> _Directive_
Reproduce the lines beginning with the line containing "pose: elev=130.3 azim=268.8" and continuing through the line containing "Dot at: occluded", substituting "tilt" for "roll" and leaving everything else unchanged. Omit the pictures from your answer.

> _Data for this exercise_
^^^^

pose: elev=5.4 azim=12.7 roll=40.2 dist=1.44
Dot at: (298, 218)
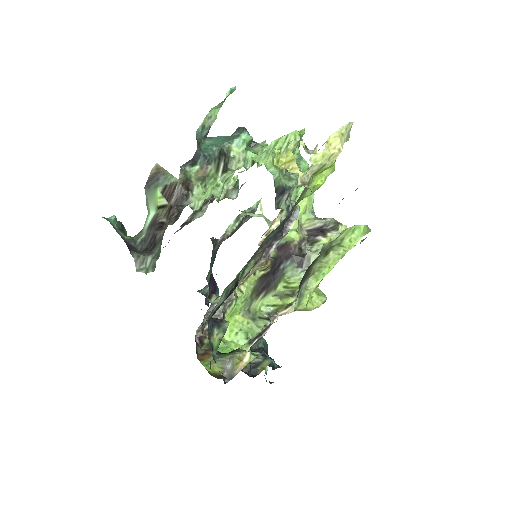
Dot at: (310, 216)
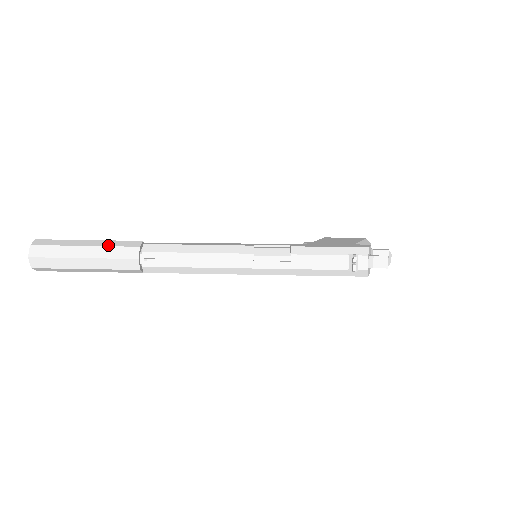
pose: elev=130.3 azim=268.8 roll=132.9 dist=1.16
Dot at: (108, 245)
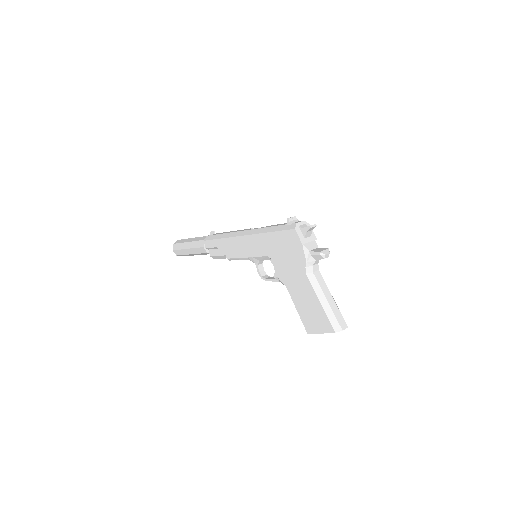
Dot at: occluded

^^^^

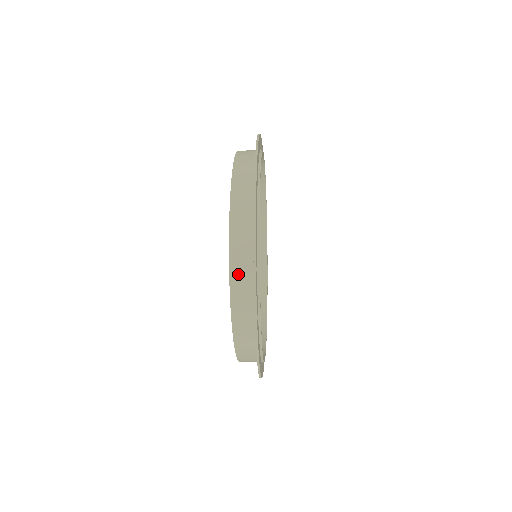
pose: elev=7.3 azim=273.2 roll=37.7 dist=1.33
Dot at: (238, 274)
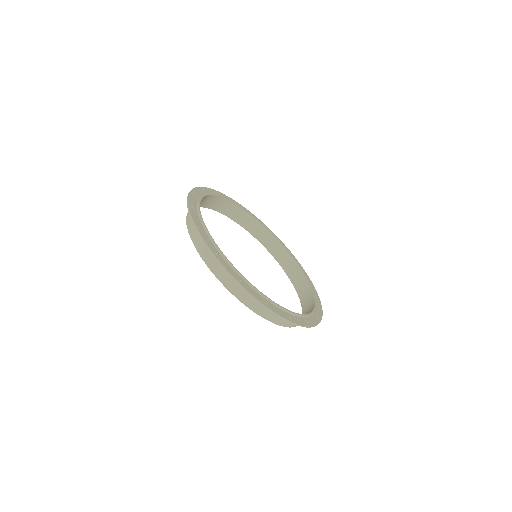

^^^^

> _Solution to the exercise_
pose: elev=130.3 azim=268.8 tilt=132.9 dist=1.16
Dot at: (108, 245)
Dot at: occluded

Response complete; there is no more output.